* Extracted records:

================

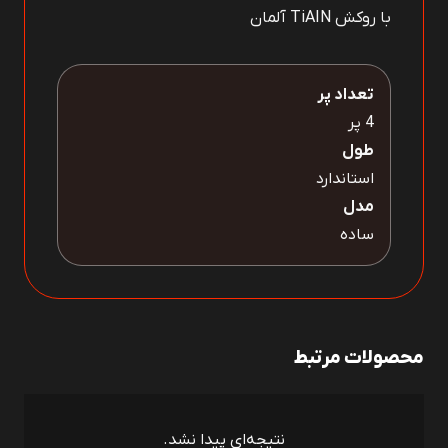
با روکش TiAIN آلمان
تعداد پر
4 پر
طول
استاندارد
مدل
ساده
محصولات مرتبط
نتیجه‌ای پیدا نشد.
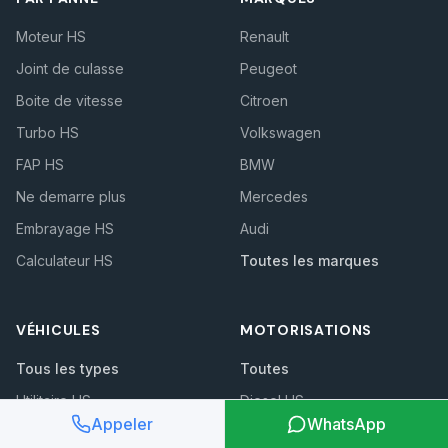
Moteur HS
Renault
Joint de culasse
Peugeot
Boite de vitesse
Citroen
Turbo HS
Volkswagen
FAP HS
BMW
Ne demarre plus
Mercedes
Embrayage HS
Audi
Calculateur HS
Toutes les marques
VÉHICULES
MOTORISATIONS
Tous les types
Toutes
Utilitaire HS
Diesel HS
Appeler
WhatsApp
Fourgon HS
Essence HS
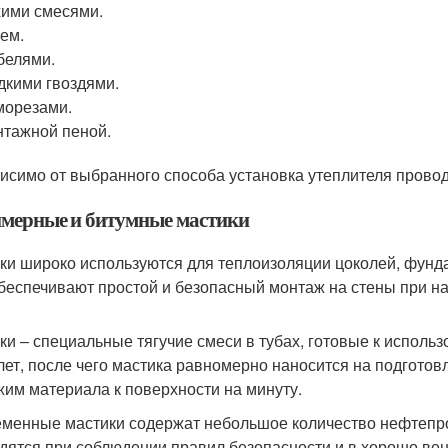
ими смесями.
ем.
белями.
кими гвоздями.
морезами.
тажной пеной.
исимо от выбранного способа установка утеплителя провод
мерные и битумные мастики
ки широко используются для теплоизоляции цоколей, фунда
беспечивают простой и безопасный монтаж на стены при н
ки – специальные тягучие смеси в тубах, готовые к исполь
лет, после чего мастика равномерно наносится на подгото
жим материала к поверхности на минуту.
менные мастики содержат небольшое количество нефтепро
дятся при соблюдении правил безопасности и в хорошо в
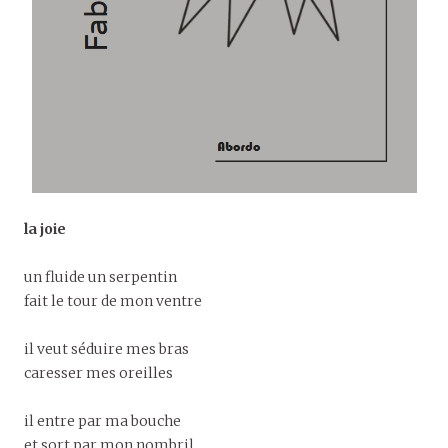
la joie
un fluide un serpentin
fait le tour de mon ventre
il veut séduire mes bras
caresser mes oreilles
il entre par ma bouche
et sort par mon nombril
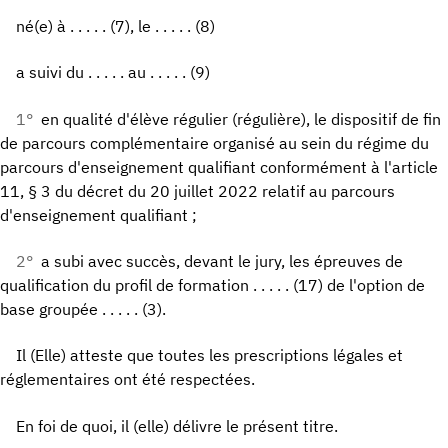
né(e) à . . . . . (7), le . . . . . (8)
a suivi du . . . . . au . . . . . (9)
1°
en qualité d'élève régulier (régulière), le dispositif de fin
de parcours complémentaire organisé au sein du régime du
parcours d'enseignement qualifiant conformément à l'article
11, § 3 du décret du 20 juillet 2022 relatif au parcours
d'enseignement qualifiant ;
2°
a subi avec succès, devant le jury, les épreuves de
qualification du profil de formation . . . . . (17) de l'option de
base groupée . . . . . (3).
Il (Elle) atteste que toutes les prescriptions légales et
réglementaires ont été respectées.
En foi de quoi, il (elle) délivre le présent titre.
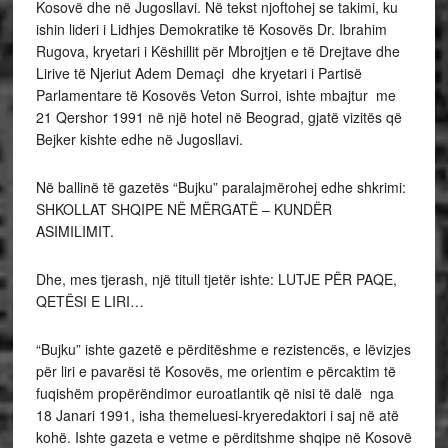
Kosovë dhe në Jugosllavi. Në tekst njoftohej se takimi, ku
ishin lideri i Lidhjes Demokratike të Kosovës Dr. Ibrahim
Rugova, kryetari i Këshillit për Mbrojtjen e të Drejtave dhe
Lirive të Njeriut Adem Demaçi dhe kryetari i Partisë
Parlamentare të Kosovës Veton Surroi, ishte mbajtur me
21 Qershor 1991 në një hotel në Beograd, gjatë vizitës që
Bejker kishte edhe në Jugosllavi.
Në ballinë të gazetës “Bujku” paralajmërohej edhe shkrimi:
SHKOLLAT SHQIPE NË MËRGATË – KUNDËR
ASIMILIMIT.
Dhe, mes tjerash, një titull tjetër ishte: LUTJE PËR PAQE,
QETËSI E LIRI…
“Bujku” ishte gazetë e përditëshme e rezistencës, e lëvizjes
për liri e pavarësi të Kosovës, me orientim e përcaktim të
fuqishëm propërëndimor euroatlantik që nisi të dalë nga
18 Janari 1991, isha themeluesi-kryeredaktori i saj në atë
kohë. Ishte gazeta e vetme e përditshme shqipe në Kosovë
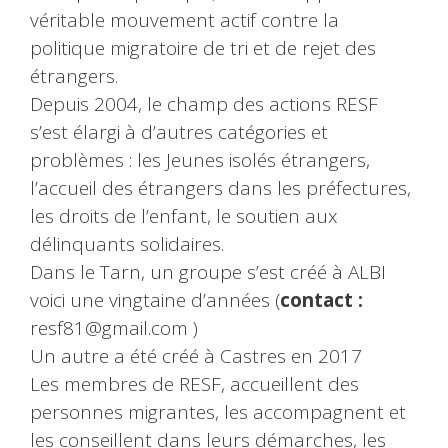
véritable mouvement actif contre la
politique migratoire de tri et de rejet des
étrangers.
Depuis 2004, le champ des actions RESF
s’est élargi à d’autres catégories et
problèmes : les Jeunes isolés étrangers,
l’accueil des étrangers dans les préfectures,
les droits de l’enfant, le soutien aux
délinquants solidaires.
Dans le Tarn, un groupe s’est créé à ALBI
voici une vingtaine d’années (
contact :
resf81@gmail.com )
Un autre a été créé à Castres en 2017
Les membres de RESF, accueillent des
personnes migrantes, les accompagnent et
les conseillent dans leurs démarches, les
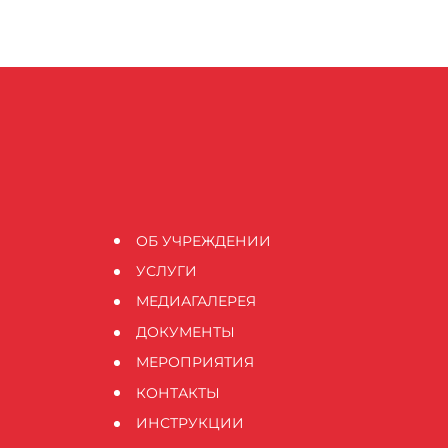
ОБ УЧРЕЖДЕНИИ
УСЛУГИ
МЕДИАГАЛЕРЕЯ
ДОКУМЕНТЫ
МЕРОПРИЯТИЯ
КОНТАКТЫ
ИНСТРУКЦИИ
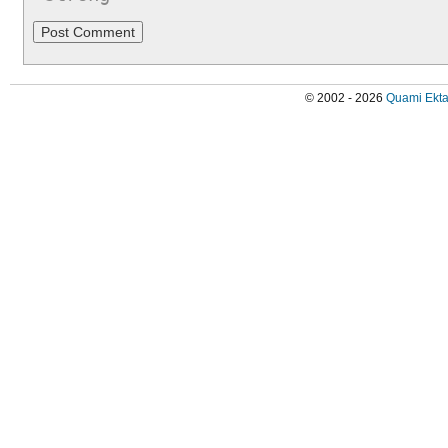
© 2002 - 2026
Quami Ekta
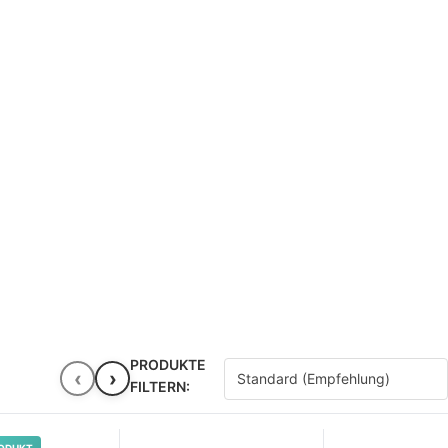
PRODUKTE
‹
›
FILTERN:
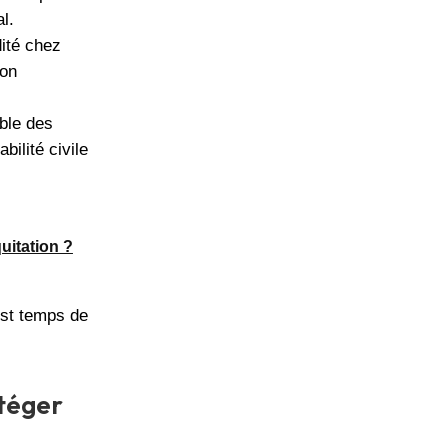
l.
ité chez
son
ble des
ilité civile
uitation ?
est temps de
otéger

================

* TASK INSTRUCTIONS: Could you repeat the entries word for word, skipping the pictures they contain?

* TASK SOLUTION:
با روکش TiAIN آلمان
تعداد پر
4 پر
طول
استاندارد
مدل
ساده
محصولات مرتبط
نتیجه‌ای پیدا نشد.
Moteur HS
Renault
Joint de culasse
Peugeot
Boite de vitesse
Citroen
Turbo HS
Volkswagen
FAP HS
BMW
Ne demarre plus
Mercedes
Embrayage HS
Audi
Calculateur HS
Toutes les marques
VÉHICULES
MOTORISATIONS
Tous les types
Toutes
Utilitaire HS
Diesel HS
Appeler
WhatsApp
Fourgon HS
Essence HS
ими смесями.
ем.
белями.
кими гвоздями.
морезами.
тажной пеной.
исимо от выбранного способа установка утеплителя провод
мерные и битумные мастики
ки широко используются для теплоизоляции цоколей, фунда
беспечивают простой и безопасный монтаж на стены при н
ки – специальные тягучие смеси в тубах, готовые к исполь
лет, после чего мастика равномерно наносится на подгото
жим материала к поверхности на минуту.
менные мастики содержат небольшое количество нефтепро
дятся при соблюдении правил безопасности и в хорошо в
la joie
un fluide un serpentin
fait le tour de mon ventre
il veut séduire mes bras
caresser mes oreilles
il entre par ma bouche
et sort par mon nombril
né(e) à . . . . . (7), le . . . . . (8)
a suivi du . . . . . au . . . . . (9)
1°
en qualité d'élève régulier (régulière), le dispositif de fin
de parcours complémentaire organisé au sein du régime du
parcours d'enseignement qualifiant conformément à l'article
11, § 3 du décret du 20 juillet 2022 relatif au parcours
d'enseignement qualifiant ;
2°
a subi avec succès, devant le jury, les épreuves de
qualification du profil de formation . . . . . (17) de l'option de
base groupée . . . . . (3).
Il (Elle) atteste que toutes les prescriptions légales et
réglementaires ont été respectées.
En foi de quoi, il (elle) délivre le présent titre.
Kosovë dhe në Jugosllavi. Në tekst njoftohej se takimi, ku
ishin lideri i Lidhjes Demokratike të Kosovës Dr. Ibrahim
Rugova, kryetari i Këshillit për Mbrojtjen e të Drejtave dhe
Lirive të Njeriut Adem Demaçi dhe kryetari i Partisë
Parlamentare të Kosovës Veton Surroi, ishte mbajtur me
21 Qershor 1991 në një hotel në Beograd, gjatë vizitës që
Bejker kishte edhe në Jugosllavi.
Në ballinë të gazetës “Bujku” paralajmërohej edhe shkrimi:
SHKOLLAT SHQIPE NË MËRGATË – KUNDËR
ASIMILIMIT.
Dhe, mes tjerash, një titull tjetër ishte: LUTJE PËR PAQE,
QETËSI E LIRI…
“Bujku” ishte gazetë e përditëshme e rezistencës, e lëvizjes
për liri e pavarësi të Kosovës, me orientim e përcaktim të
fuqishëm propërëndimor euroatlantik që nisi të dalë nga
18 Janari 1991, isha themeluesi-kryeredaktori i saj në atë
kohë. Ishte gazeta e vetme e përditshme shqipe në Kosovë
véritable mouvement actif contre la
politique migratoire de tri et de rejet des
étrangers.
Depuis 2004, le champ des actions RESF
s’est élargi à d’autres catégories et
problèmes : les Jeunes isolés étrangers,
l’accueil des étrangers dans les préfectures,
les droits de l’enfant, le soutien aux
délinquants solidaires.
Dans le Tarn, un groupe s’est créé à ALBI
voici une vingtaine d’années (
contact :
resf81@gmail.com )
Un autre a été créé à Castres en 2017
Les membres de RESF, accueillent des
personnes migrantes, les accompagnent et
les conseillent dans leurs démarches, les
ОБ УЧРЕЖДЕНИИ
УСЛУГИ
МЕДИАГАЛЕРЕЯ
ДОКУМЕНТЫ
МЕРОПРИЯТИЯ
КОНТАКТЫ
ИНСТРУКЦИИ
© 2002 - 2026
Quami Ekta
PRODUKTE
‹
›
FILTERN:
l.
ité chez
son
ble des
ilité civile
uitation ?
est temps de
otéger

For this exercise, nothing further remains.